Prior Week Summary
The immediate volatility shock associated with the U.K. referendum seemed to work its way through the market last week, while the longer term impacts are yet to become apparent. The flight-to-quality brought U.S. Treasury yields to both recent, and historical, lows last week. The 10-year Note easily fell through its all-time low yield, hitting 1.37% on Friday while the 30-year Bond rests below 2.20% – over 100 basis points below where the FOMC currently envisions the appropriate level of Fed Funds to be at the end of 2018. While the Fed has certainly needed to follow the “market” forecast lower over the course of the last few years, the macro-economic signals being sent from current market pricing appear to be exceedingly bearish when compared to the relatively more sanguine reading of the economy by the Fed’s projections and most private forecasters.

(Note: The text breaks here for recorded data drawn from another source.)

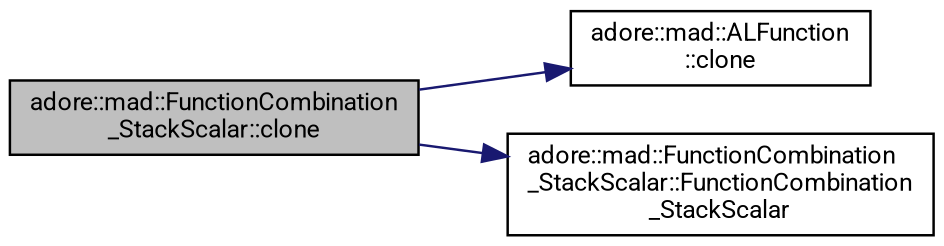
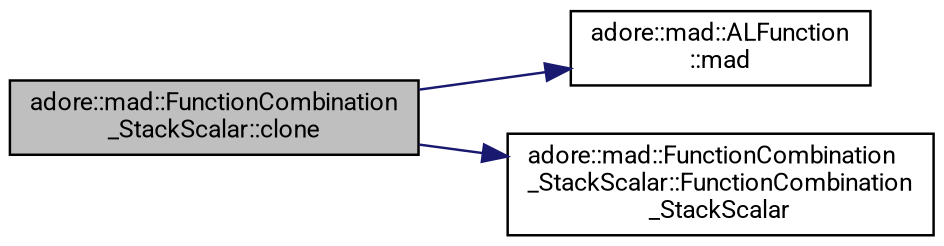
  digraph {
    rankdir=LR
    fontname=Roboto
    node [color=black fillcolor=white fontname=Roboto fontsize=10 shape=record style=filled]
    edge [color=midnightblue fontname=Roboto fontsize=10 labelfontname=Helvetica labelfontsize=10 style=solid]
    n1 [fillcolor=grey75 fontcolor=black height=0.2 label="adore::mad::FunctionCombination\l_StackScalar::clone" width=0.4]
-   n2 [height=0.2 label="adore::mad::ALFunction\l::clone" width=0.4]
+   n2 [height=0.2 label="adore::mad::ALFunction\l::mad" width=0.4]
    n3 [height=0.2 label="adore::mad::FunctionCombination\l_StackScalar::FunctionCombination\l_StackScalar" width=0.4]
    n1 -> n2
    n1 -> n3
  }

In what could portend further “Brexit” related volatility in financial markets, a large U.K. commercial real-estate investment vehicle halted redemptions in a nearly $4B fund following a surge of liquidation requests. Additionally, the major rating agencies reduced their outlook for the U.K. economy following the vote, stripping it of its AAA rating. The European Union met for the first time without the U.K., and market participants watched for some clarity on the potential implications of the British exit. The Bank of England’s governor, Mark Carney, signaled “some monetary policy easing will likely be needed over the summer” on Thursday. This further strengthened market participant’s views that the FOMC will not be in a position to raise overnight lending rates this year, as money market derivatives are now not pricing in a rate hike until Jan. 2018 meeting, according to Bloomberg calculations.
The Look Forward
A very active week for economic releases upcoming, as the market is expecting updated information on the labor market, the manufacturing sector, as well as the release of the minutes of the June FOMC meeting during this holiday shortened week. The Fed’s Dudley and Tarullo are scheduled to speak early in the week on the state of the economy and monetary policy.